I installed Pytorch 0.3.0 with latest Anaconda3-5.0.1-Linux-x86_64(python 3.6) by

conda install pytorch torchvision -c pytorch

When I try to read from a shared tensor, it is blocked.

import torch
import torch.multiprocessing as mp
from torch.multiprocessing import Process
import numpy as np

class MyProcess(Process):
  def __init__(self):
    super(MyProcess, self).__init__()
    self.batch_size = 256
    self.N = 443757
    self.idx = np.random.randint(0, self.N, size=(self.batch_size,)).tolist()
    self.a = torch.zeros([self.N, 3000])
    self.a.share_memory_()
    print('reading in main process ...')
    data = self.a[self.idx, :]
    print('done!')
    self.lock = mp.Lock()
  def run(self):
    with self.lock:
      print('reading in sub-process ...')
      data = self.a[self.idx, :] # blocked！

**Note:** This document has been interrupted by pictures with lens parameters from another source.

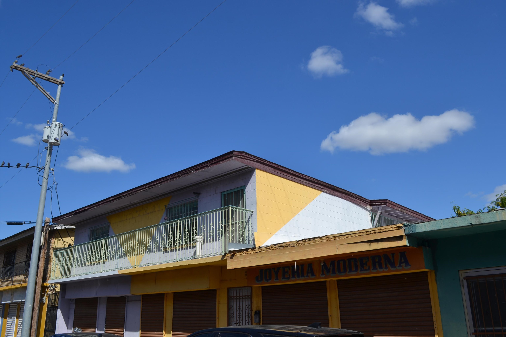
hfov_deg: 61.9
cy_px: 168
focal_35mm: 30
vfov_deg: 43.6
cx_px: 253
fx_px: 422
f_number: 9
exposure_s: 1/320
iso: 100
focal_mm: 20
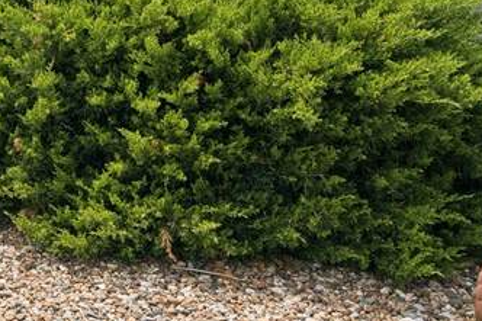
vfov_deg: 15.4
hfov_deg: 20.5
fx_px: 1084
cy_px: -178
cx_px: -292
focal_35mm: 81
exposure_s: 1/250
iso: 400
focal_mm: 21
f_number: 10
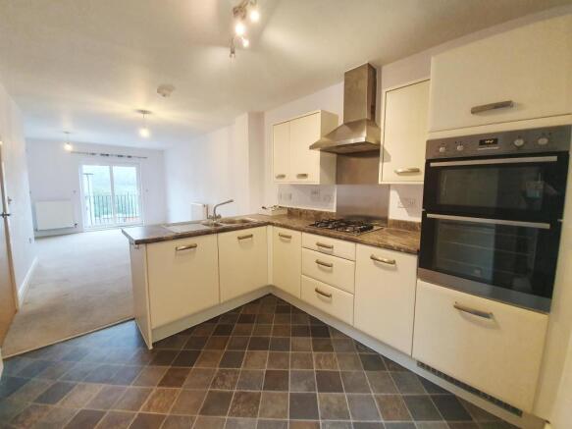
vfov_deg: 89.9
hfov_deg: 106.2
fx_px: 215
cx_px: 286
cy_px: 214
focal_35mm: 13
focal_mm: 1.8
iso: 320
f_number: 2.2
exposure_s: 1/50
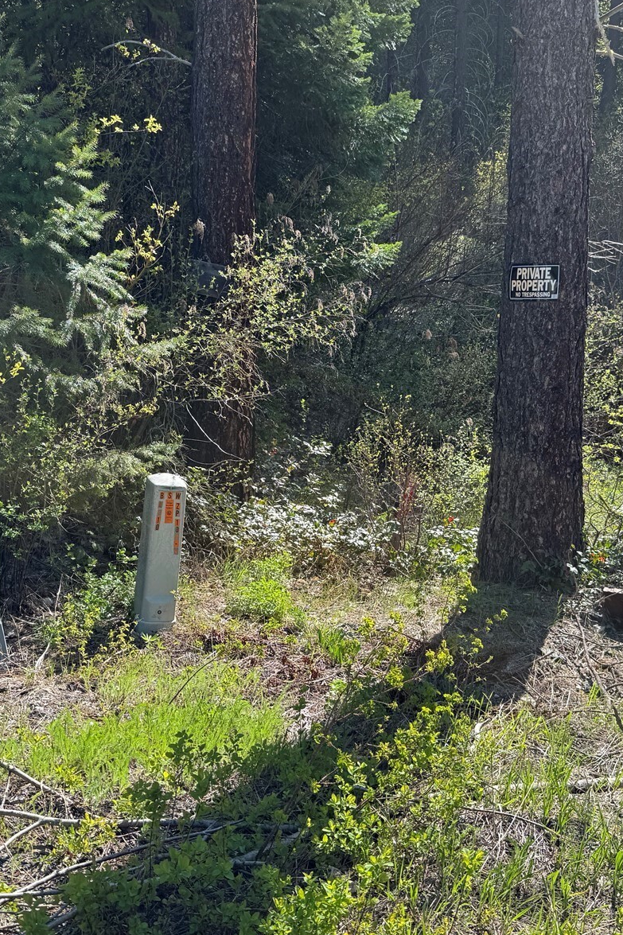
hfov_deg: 38.8
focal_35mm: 34
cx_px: 286
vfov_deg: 55.8
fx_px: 883
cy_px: 467
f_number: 1.78
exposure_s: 1/1131
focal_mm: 6.76
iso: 80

！
      print('done!')
my_process = MyProcess()
my_process.start()
my_process.join()

The output is

reading in main process ...
done!
reading in sub-process ...

But it goes well in Pytorch0.2.0:

reading in main process ...
done!
reading in sub-process ...
done!

I also noticed that when self.batch_size is a small number (e.g. 8), it can works well in both Pytorch0.3.0 and Pytorch0.2.0.

Any suggestions about this issues would be appreciated.